Grief comes in waves, the classic pangs of grief. I know it will take time, but it is a timeless moment. I have been struck by how many of my emotional moments come on abruptly, seemingly disconnected from thoughts of my mother, as if my grief is an autonomous process. Perhaps the loss of a mother is one we are evolutionarily programmed for. John Bowlby first described parent-child attachment as an ethological safety regulating system, evolved to ensure proximity of helpless infants to their attachment figures during times of danger. In other words, we evolved to attach to our mothers. When we lose them, grief may be a manifestation of the unravelling of our attachment system. That is what it has felt like to me. My brain is autonomously rewiring.
Might be simpler to call it love. Because I prefer to believe that while the attachment system may rewire and grief will end or at least subside, love will endure. I saw that this week looking in the mirror. For the first time I saw the contours of my mother’s face in my own. I had never noticed the resemblance before.
I sometimes regret that my mother did not in the end receive MAiD. I find myself missing the poignant moment where you can say goodbye with conscious certainty. Our last words were a quick “I love you” as she was wheeled into the operating room, spoken with the uncertain hope that we would see each other again. As I try to make sense of what happened, I wonder if we, her children, had been like adhesions, holding her down?
I have spoken to many of the spouses and children of people who request MAiD. Few have voiced what I experienced—that my mother’s MAiD request felt like a failure of love. Could I not love her enough, and did she not love me enough, to make life worth living?
In truth, the complex dynamics of MAiD among families are reciprocal cycles of selfishness and love, filtered through different lenses. For the patient wanting MAiD, there is their own suffering and the wish to spare loved ones of burden; for a family member, a MAiD request might feel like selfishness and a rejection of love. For the family member, there is the wish to provide caregiving and to have every last moment, but for the patient this wish might seem like selfish and misattuned love. There is a mutual pathological altruism at play, born out of loving each other too much.

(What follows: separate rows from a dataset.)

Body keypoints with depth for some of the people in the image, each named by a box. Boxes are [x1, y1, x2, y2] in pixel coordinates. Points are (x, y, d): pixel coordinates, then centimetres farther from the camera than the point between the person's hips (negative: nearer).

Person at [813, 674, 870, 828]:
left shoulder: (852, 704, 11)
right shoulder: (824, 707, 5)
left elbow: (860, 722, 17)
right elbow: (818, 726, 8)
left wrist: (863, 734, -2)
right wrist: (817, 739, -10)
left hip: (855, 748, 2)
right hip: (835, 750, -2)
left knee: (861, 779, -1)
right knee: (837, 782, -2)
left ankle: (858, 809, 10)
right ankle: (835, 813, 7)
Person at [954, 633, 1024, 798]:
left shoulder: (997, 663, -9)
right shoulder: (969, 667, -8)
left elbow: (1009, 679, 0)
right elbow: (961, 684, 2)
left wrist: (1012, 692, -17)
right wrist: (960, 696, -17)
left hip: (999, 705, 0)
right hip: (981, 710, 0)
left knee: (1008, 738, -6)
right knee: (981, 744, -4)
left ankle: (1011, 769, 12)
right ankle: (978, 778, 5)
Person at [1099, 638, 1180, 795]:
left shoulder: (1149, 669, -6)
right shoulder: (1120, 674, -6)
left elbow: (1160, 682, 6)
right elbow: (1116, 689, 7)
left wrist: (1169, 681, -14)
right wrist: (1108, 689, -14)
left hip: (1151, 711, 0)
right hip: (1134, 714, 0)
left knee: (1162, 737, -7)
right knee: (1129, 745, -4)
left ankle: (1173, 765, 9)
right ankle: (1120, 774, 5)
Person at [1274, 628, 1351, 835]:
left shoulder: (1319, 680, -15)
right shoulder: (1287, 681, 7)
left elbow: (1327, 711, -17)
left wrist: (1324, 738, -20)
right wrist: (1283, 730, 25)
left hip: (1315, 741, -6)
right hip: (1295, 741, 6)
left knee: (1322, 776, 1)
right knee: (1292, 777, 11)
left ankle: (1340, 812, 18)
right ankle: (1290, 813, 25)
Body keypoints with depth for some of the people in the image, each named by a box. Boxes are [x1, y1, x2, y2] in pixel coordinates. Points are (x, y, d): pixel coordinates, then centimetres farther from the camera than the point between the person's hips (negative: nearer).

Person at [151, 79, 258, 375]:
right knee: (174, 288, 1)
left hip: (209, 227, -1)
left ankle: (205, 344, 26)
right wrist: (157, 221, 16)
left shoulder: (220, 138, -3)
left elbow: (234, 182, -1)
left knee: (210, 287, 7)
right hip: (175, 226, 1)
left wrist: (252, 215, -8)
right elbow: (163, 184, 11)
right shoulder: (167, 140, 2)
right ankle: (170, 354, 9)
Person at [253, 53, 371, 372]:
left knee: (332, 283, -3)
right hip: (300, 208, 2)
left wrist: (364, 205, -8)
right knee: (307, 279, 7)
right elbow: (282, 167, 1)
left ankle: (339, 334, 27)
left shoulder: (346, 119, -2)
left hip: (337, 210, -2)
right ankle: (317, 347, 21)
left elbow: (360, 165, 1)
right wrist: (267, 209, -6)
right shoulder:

This week, my dog Hailey’s function has taken a step down. She can no longer get to her food dish in the morning. Her hind legs keep giving out on her and she falls over with every attempt to stand. I took her to the vet and came home with a canine mobility harness and a copy of the HHHHMM Quality of Life Scale. A 0-70 point questionnaire where a score below 35 suggests it’s time to consider euthanasia. At the very least, what I have learned these last three weeks will help me work through Hailey’s end game. My mother would be pleased.
Madeline Li is a cancer psychiatrist working in end-of-life care. She developed the medical assistance in dying program for the University Health Network in Toronto.